Роберт прикасался к ней при каждой возможности, а когда не мог прикоснуться руками, ласкал ее взглядом. Он заставлял Тришу постоянно балансировать на острие сексуального напряжения, не давая ей расслабиться даже во сне.
Впрочем, спать Трише удавалось мало. Один день перешел в другой, а затем в третий, и все это время Триша спала лишь урывками, в перерывах между раундами умопомрачительного секса. Роберт оказался необыкновенным любовником, неутомимым и очень изобретательным. Но временами он демонстрировал поразительное подчинение ее женской власти.
За три дня Роберт и Триша ни разу не покинули территорию Нортнэсс-хилла и не заговорили о том, что происходит за его стенами. Когда Триша пыталась это сделать, Роберт ее останавливал:
– Не надо, поверь мне, если мы заведем этот разговор, он закончится ссорой.
Иногда перед сном Тришу посещала мысль, не ведет ли Роберт дьявольски хитроумную игру, цель которой – усыпить ее бдительность и потом нанести смертельный удар. Но чаще всего ей не хотелось даже думать, ибо это заставило бы коснуться тем, которых они оба старательно избегали.
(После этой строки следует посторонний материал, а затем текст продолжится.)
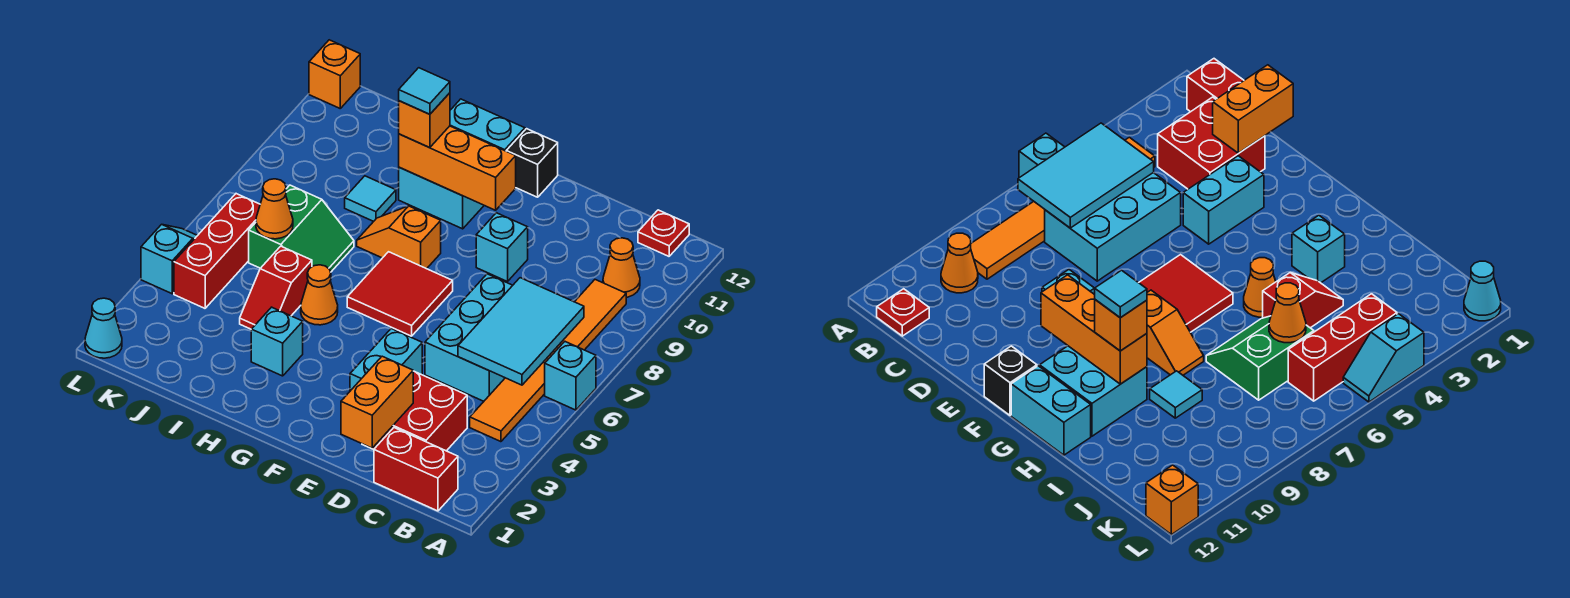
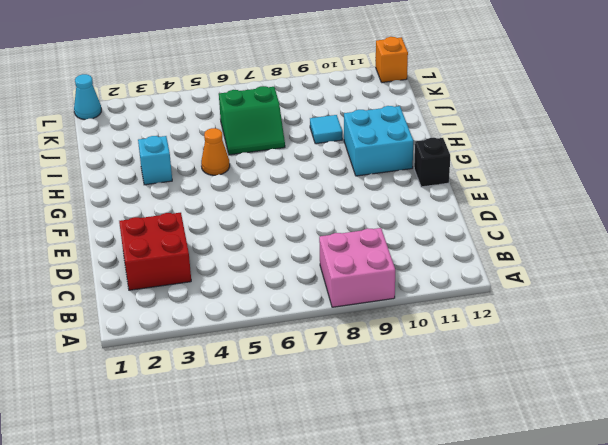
pink 2x2 brick [319,228,395,307] -> orange 1x6 tile [470,280,626,442]
none -> cyan 1x1 brick [545,342,596,410]
none -> red 1x2 brick [374,428,458,511]
none -> orange 1x1 cone [603,238,640,297]

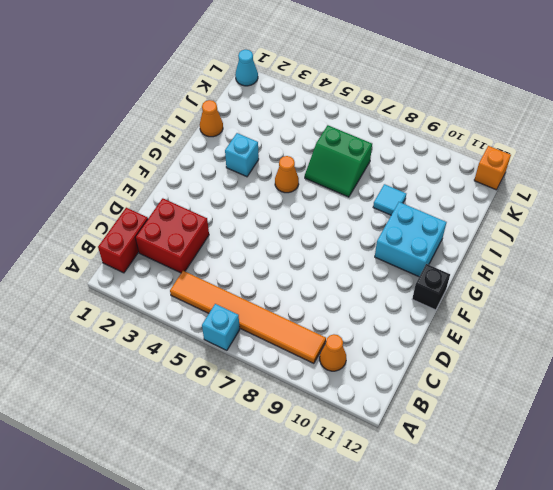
orange 1x1 cone [200,100,223,137] -> orange 1x1 cone moved to [256,179,293,239]
none -> red 1x1 plate [638,210,689,256]
none -> cyan 2x3 brick [425,274,513,401]
none -> cyan 1x2 brick [350,329,422,391]

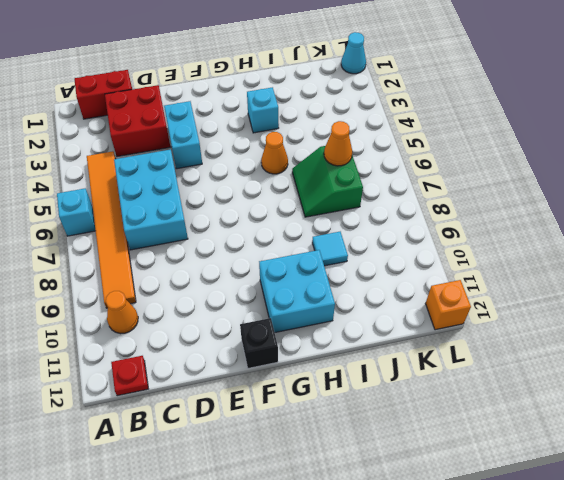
none -> cyan 1x1 brick [476,213,528,282]
none -> red 2x2 tile [347,252,453,336]
none -> orange 1x2 slope [357,206,441,269]

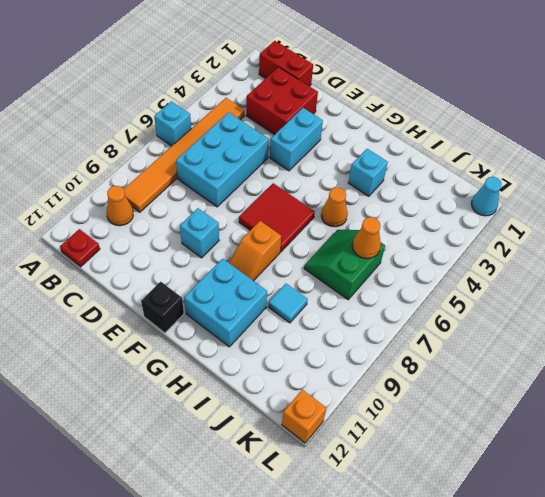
orange 1x2 slope [229,221,281,281] -> orange 1x2 slope turned to [357,206,441,269]
none -> cyan 1x2 brick [450,99,525,151]
none -> red 1x2 slope [240,246,312,329]
none -> red 1x3 brick [174,194,260,308]

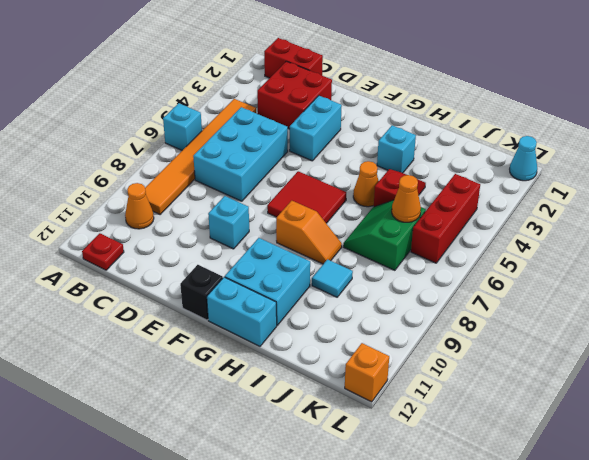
none -> cyan 1x2 slope [141,224,197,294]
none -> cyan 2x3 tile [458,278,584,385]
none -> orange 1x2 brick [341,356,413,448]

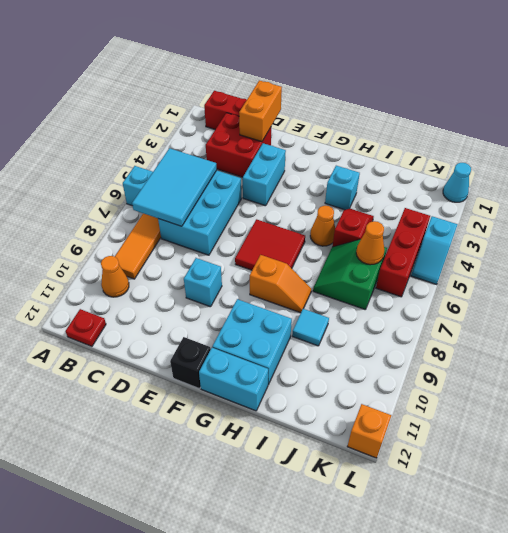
none -> orange 1x3 brick [399,126,516,210]
none -> orange 1x1 brick [399,93,450,148]
none -> cyan 1x1 tile [399,68,450,114]

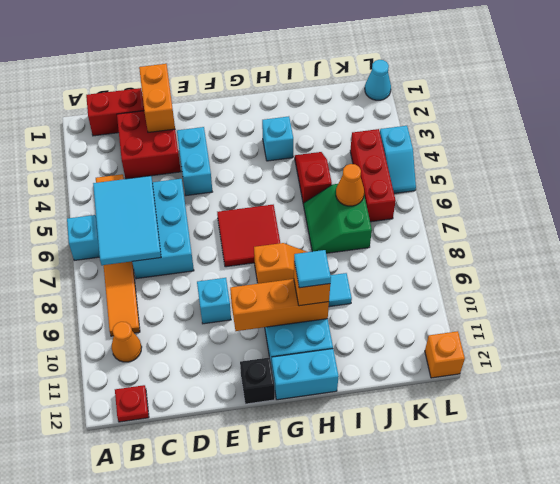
none -> orange 1x1 cone [301,265,338,325]

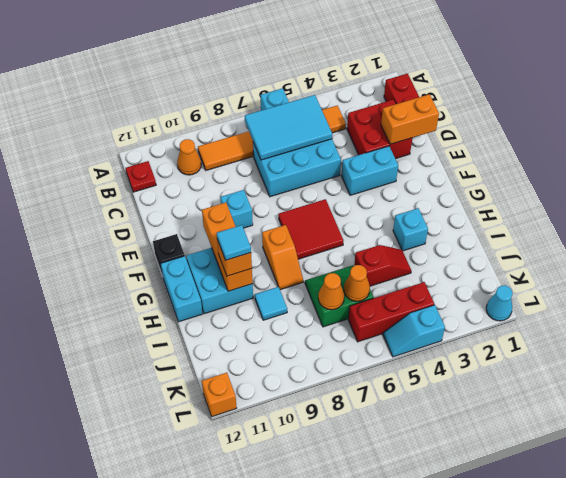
orange 1x1 cone [318,273,344,310] -> orange 1x1 cone moved to [301,265,338,325]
Например, предложения Роберта пожениться. Какими бы доводами Роберт ни подкреплял свое предложение, Триша считала его бессмысленным. Приобретая все новый сексуальный опыт, она начинала задаваться вопросом, почему допускает, чтобы все это происходило. И в конце концов высказала свои сомнения:
– Не знаю, Роберт, почему я позволяю тебе делать со мной все это?
Его ответ прозвучал небрежно:
– Зачем задумываться, просто получай удовольствие.
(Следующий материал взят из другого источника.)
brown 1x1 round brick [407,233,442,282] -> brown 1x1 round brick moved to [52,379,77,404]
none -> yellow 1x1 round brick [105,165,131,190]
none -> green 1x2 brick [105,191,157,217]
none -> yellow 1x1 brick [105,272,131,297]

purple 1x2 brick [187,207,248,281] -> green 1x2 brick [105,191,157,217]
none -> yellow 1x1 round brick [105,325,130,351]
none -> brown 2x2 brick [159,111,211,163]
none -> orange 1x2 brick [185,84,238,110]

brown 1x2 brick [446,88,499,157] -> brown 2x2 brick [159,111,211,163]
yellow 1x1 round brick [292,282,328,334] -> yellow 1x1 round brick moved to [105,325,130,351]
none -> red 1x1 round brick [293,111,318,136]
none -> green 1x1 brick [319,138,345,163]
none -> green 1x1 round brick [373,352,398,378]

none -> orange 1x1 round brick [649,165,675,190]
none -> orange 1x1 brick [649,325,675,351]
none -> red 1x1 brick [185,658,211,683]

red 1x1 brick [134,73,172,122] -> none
Но ни о чем не думать становилось все труднее. Как-то Роберт уединился в кабинете, чтобы сделать несколько деловых звонков, и Триша на время оказалась предоставленной самой себе. Она пересекла аккуратно подстриженную зеленую лужайку, зашла в беседку и села на плетеный двухместный диванчик. Отсутствие рядом Роберта дало ей возможность заняться тем, что Роберт не советовал делать, – задуматься.
А подумать Трише было о чем. На протяжении едва ли не суток, самое большее двух, она сменила любовь к одному мужчине на сексуальную одержимость другим. Кроме того, она словно остановила на время свою реальную жизнь и укрылась в придуманном мире, где ей было хорошо, но где невозможно было решить ни одну из реальных проблем. Тем временем Роберт уже вернулся в реальный мир, сейчас он ведет деловые разговоры по телефону. У него есть компания, которая требует его внимания, а у нее… У нее нет ничего. Ей не к чему и не к кому возвращаться. Даже единственный родственник, двоюродный дед, и тот не хочет ее видеть. Выходит, кроме Роберта, у нее никого и ничего не осталось.
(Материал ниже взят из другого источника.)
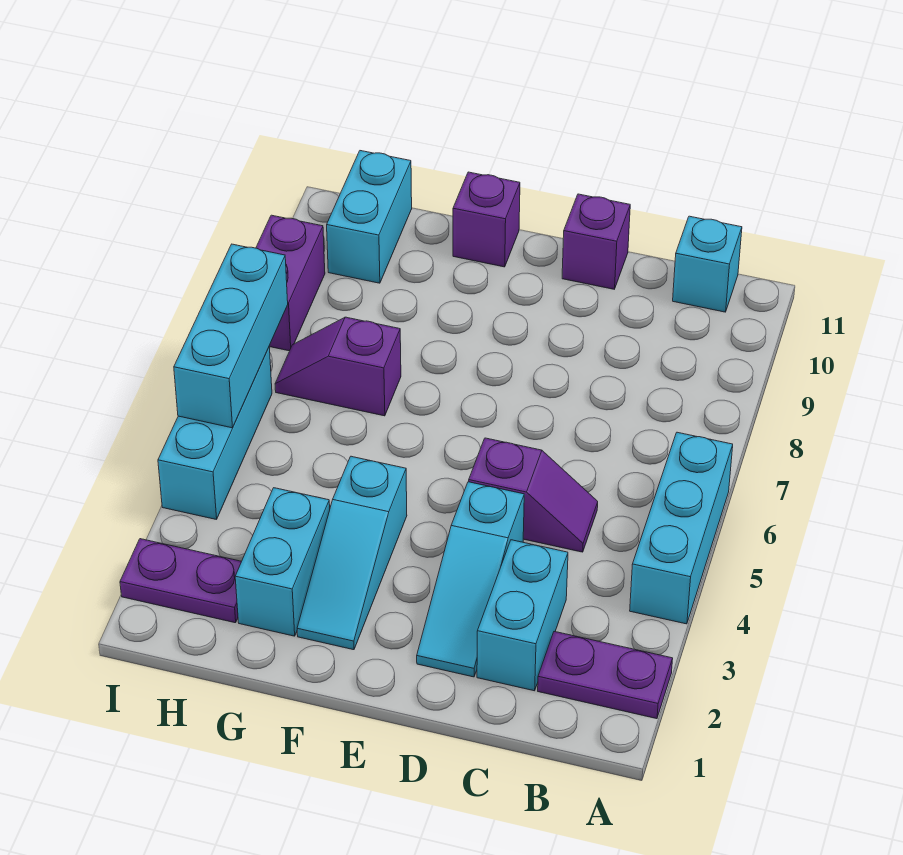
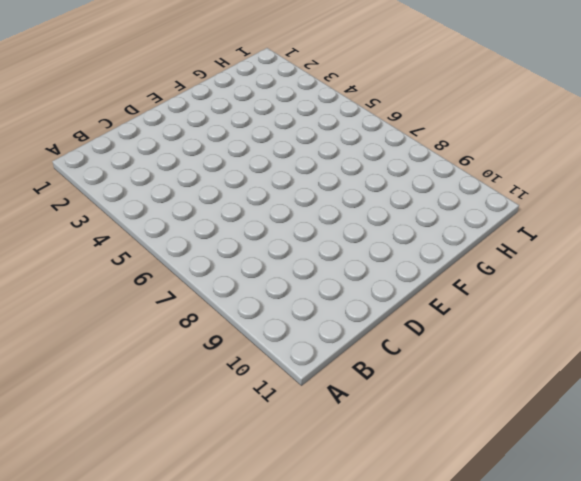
none -> purple 1x2 plate [538,631,673,719]
none -> cyan 1x3 brick [630,432,733,624]
none -> cyan 1x1 brick [673,216,742,312]

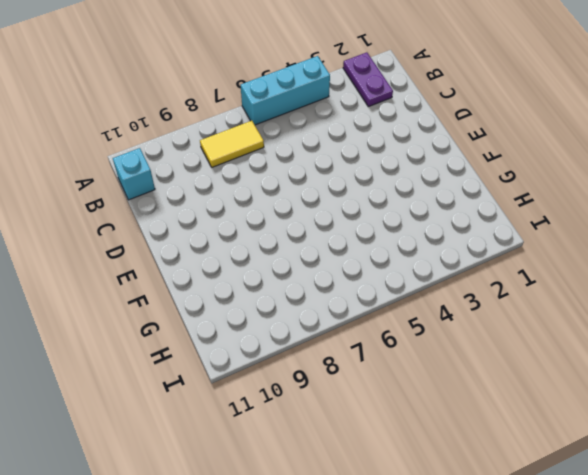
yellow 1x2 tile [200,121,264,167] -> none
none -> cyan 1x2 brick [477,540,568,691]
none -> purple 1x2 slope [469,438,598,552]
none -> cyan 1x3 slope [417,482,524,677]

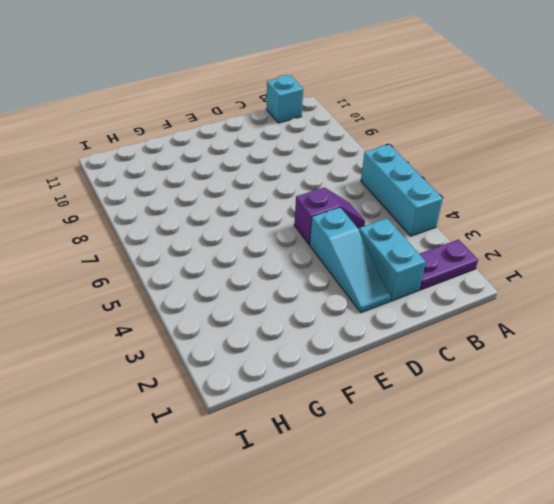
none -> purple 1x1 brick [562,194,630,289]
none -> cyan 1x3 slope [297,456,407,650]
none -> purple 1x1 brick [453,172,520,267]

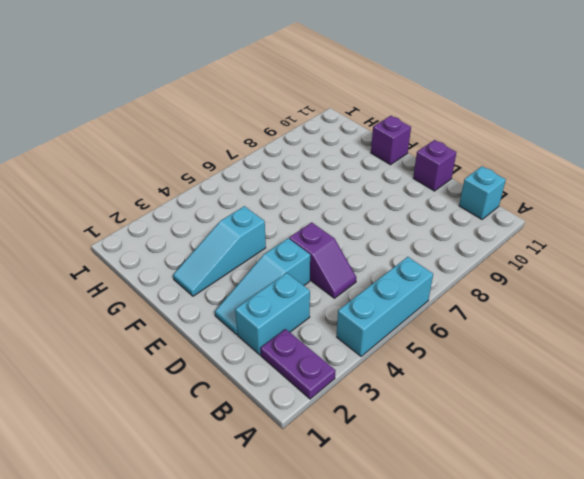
none -> cyan 1x2 brick [235,488,330,636]
none -> purple 1x2 slope [275,317,401,416]
none -> purple 1x2 plate [120,539,241,623]

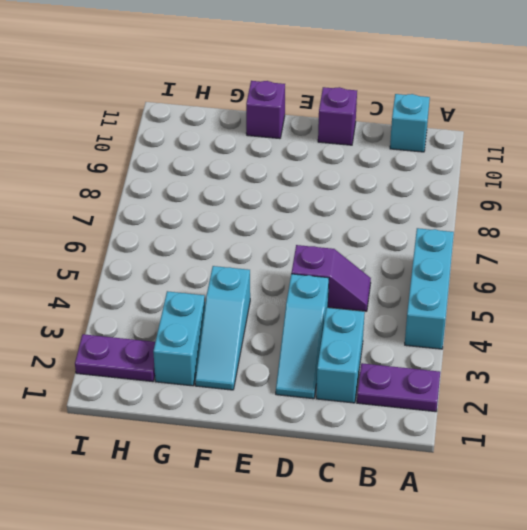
none -> purple 1x2 slope [275,317,401,416]
none -> cyan 1x2 brick [327,151,412,283]
none -> cyan 1x3 brick [158,347,272,520]

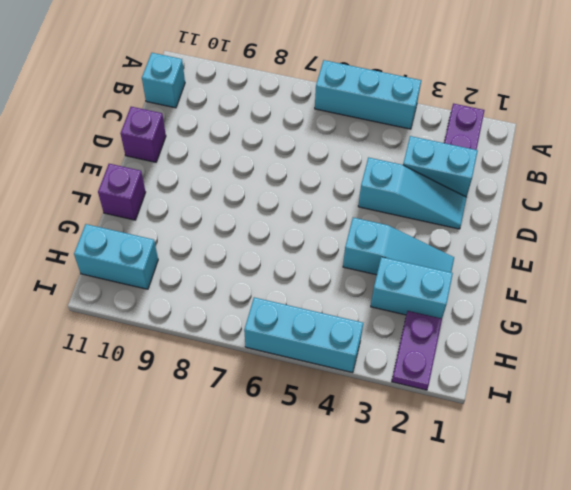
none -> purple 1x2 slope [469,438,598,552]
none -> purple 1x2 slope [275,317,401,416]
none -> purple 1x2 brick [256,215,325,351]

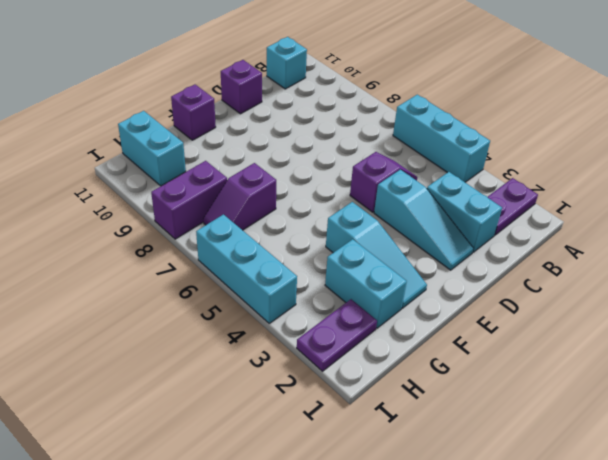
purple 1x2 brick [151,161,227,239] -> purple 1x2 brick turned to [256,215,325,351]
none -> cyan 1x3 brick [174,244,288,428]

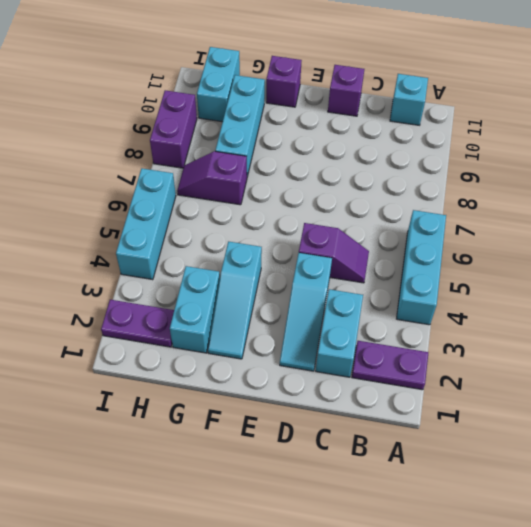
cyan 1x3 brick [215,75,265,177] -> cyan 1x3 brick moved to [174,244,288,428]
Словно почувствовав, что Триша думает о нем, Роберт появился на лужайке. Триша невольно залюбовалась хищной грацией его движений. Роберт вошел в беседку, сел рядом с Тришей на диванчик и вытянул ноги.
– Прикидываешь, как скоро можно превратить эту лужайку в буйные заросли сорняков? – шутливо поинтересовался он.
– Ты прекрасно знаешь, что этот парк мне нравится таким, какой он есть, – тихо ответила Триша.
– Однако его ты не защищаешь столь рьяно, как заросший парк Мак-Кинли.
Упоминание о Мак-Кинли подействовало на Тришу подобно порыву ледяного ветра, ворвавшегося из реального мира.
– Особняк Мак-Кинли пришел в упадок и почти развалился.
– Но, как ты сама заметила, у этого упадка и запустения есть свой шарм, – быстро подсказал Роберт. – Если хочешь, можно привести часть лужаек в первозданное состояние, чтобы ты чувствовала себя здесь…
Триша вскочила с плетеного дивана.
– Прошу тебя, не напоминай о том, что я говорила, когда была слепой и наивной дурочкой.
Она нервно заходила по беседке взад-вперед. Роберт недоумевающе следил за ней и, когда наконец ему это надоело, спросил:
– Может, объяснишь все-таки, что тебя так задело?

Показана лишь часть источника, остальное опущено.